1. Richard Kentopp says


    I am an avid reader of your books and blogs (emails). While I realize that today’s post was directed towards skeptics ( I am skeptical of many things, but not of Jesus), I was intrigued by one of your comments. You stated that one of the things that those of TRUE faith had taught you was how to be “silent in the face of persecution.” By that did you mean that Christians in America should be silent about the persecution of hundreds of millions of Christians throughout the world (predominantly in Muslim nations but also secular ones like China)? I would like to hear more about what you mean by “silent in the face of persecution.” It seems to me that the American “Church” has basically been silent on this, and I’m not sure that’s a good thing.
    All the best
    Richard Kentopp

    • says

      Not at all. The context is when things are happening *to you.* So silent when you are being persecuted. That is, not defending yourself, attacking those who persecuted us, or retaliating. Jesus gave us the example, He taught it in the Sermon on the Mount, and Peter described in 1 Peter 2. A very un-American thing to do (by the way). Westerners are taught to defend themselves when persecuted and to retaliate. But this isn’t taking upon oneself the spirit of the Lamb. The subject deserves a full article. I only mentioned it in passing. :-)

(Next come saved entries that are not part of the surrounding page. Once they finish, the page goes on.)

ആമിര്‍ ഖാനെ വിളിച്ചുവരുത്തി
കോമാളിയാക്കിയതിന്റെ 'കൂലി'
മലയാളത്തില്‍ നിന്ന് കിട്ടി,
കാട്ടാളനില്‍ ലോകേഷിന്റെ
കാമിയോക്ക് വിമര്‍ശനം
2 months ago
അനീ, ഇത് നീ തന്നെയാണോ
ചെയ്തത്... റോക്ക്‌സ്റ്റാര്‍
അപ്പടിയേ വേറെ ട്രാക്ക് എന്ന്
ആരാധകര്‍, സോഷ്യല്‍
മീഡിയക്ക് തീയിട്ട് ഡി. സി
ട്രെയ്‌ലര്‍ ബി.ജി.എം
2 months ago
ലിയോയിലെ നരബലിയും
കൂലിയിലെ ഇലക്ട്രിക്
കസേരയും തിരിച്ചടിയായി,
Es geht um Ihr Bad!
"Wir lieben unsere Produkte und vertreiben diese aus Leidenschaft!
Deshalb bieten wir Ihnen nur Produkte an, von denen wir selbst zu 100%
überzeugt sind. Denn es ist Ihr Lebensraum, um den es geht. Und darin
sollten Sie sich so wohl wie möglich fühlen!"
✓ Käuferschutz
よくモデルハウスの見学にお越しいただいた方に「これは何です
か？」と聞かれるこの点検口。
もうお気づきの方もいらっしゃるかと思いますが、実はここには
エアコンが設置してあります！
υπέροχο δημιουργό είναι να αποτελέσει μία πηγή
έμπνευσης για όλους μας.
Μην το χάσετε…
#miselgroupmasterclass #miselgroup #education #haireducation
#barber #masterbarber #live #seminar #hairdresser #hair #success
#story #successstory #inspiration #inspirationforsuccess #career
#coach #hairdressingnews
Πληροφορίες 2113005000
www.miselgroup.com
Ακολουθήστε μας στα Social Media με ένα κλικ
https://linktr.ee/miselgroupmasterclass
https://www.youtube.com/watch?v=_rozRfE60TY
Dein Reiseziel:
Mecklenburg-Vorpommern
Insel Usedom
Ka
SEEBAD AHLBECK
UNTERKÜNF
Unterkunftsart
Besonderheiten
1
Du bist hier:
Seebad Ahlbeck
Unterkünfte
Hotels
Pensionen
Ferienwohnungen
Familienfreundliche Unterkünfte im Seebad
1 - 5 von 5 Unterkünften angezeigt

      • Richard Kentopp says

        Thanks Frank. That’s what I thought you meant. I just wanted clarification. I would love to read a discussion of what the proper response of the American “church”, who enjoy a great deal of religious freedom, should be to the plight of our brothers and sisters who do not. Thank you for responding to my question. I realize it was off your main point.

  2. Brett says

    Good thoughts. I think hypocracy is not just a consistent pattern of behavior however, but also of thought or belief. Gandi and your blog responder are making a decision not to follow Christ because of the behavior of Christians they know or observe. Gandi in particular states he would be a Christian if not for the Christians – who he states are unlike Christ. This recognizes Christ for who he is, yet rejects Him based on something other than who he is. Those who do that are without excuse.

  3. says

    Great post. But I’m not sure I agree with your take on the question about Aborigines. There are multiple passages in Psalms and Romans that point to men being able to see God through His creation. Which, I think fits right in with your thoughts about hypocrisy. God doesn’t say everyone has a chance to know Him, then leave some without that opportunity. And that fact is an example for us.

    The natives might not have the same wording to name and talk about Him. But they still are given the chance to know Him. We in “modern” society have His Word in published book form, which means we have more responsibility. We have both greater opportunity to know Him and the tools to refine our understanding of Him and His thoughts for us.

    The question about the natives may, as you suggest, be misdirection. But it may also be genuine seeking to determine if the hypocrisy that’s complained about is rampant all the way up the chain of command right to God’s throne room. Or is it a human add-on that expresses something other than the heart of the Christian God. It’s worth answering. If it’s a real concern, the answer is important. If it’s an excuse not to believe, the answer will lead to other “objections”. And we can move on to someone more open.

    • says

      Thanks for the kind remark. I’m familiar with those texts you’re referring to, but none of them are detailed enough to give absolute certainly on how God judges people who’ve never heard, including infants and the mentally disabled. The best scholars and theologians interpret those texts in different ways and some are humble enough to admit that they just don’t know what they mean. The Bible doesn’t clearly address that question as it doesn’t address many other issues that we speculate about. But that’s a side point to this post – a quick blurb that I threw in. The point I was making is that when it comes to someone who is presented with the gospel in clear terms and offers that question *as an excuse,* it *is* a case of misdirection and hand-waving. Again, the issue for those who have heard is “repent and believe,” not “but what about those who . . . ” Putting that side-bar aside, the main subject of the post is on the hypocrisy excuse.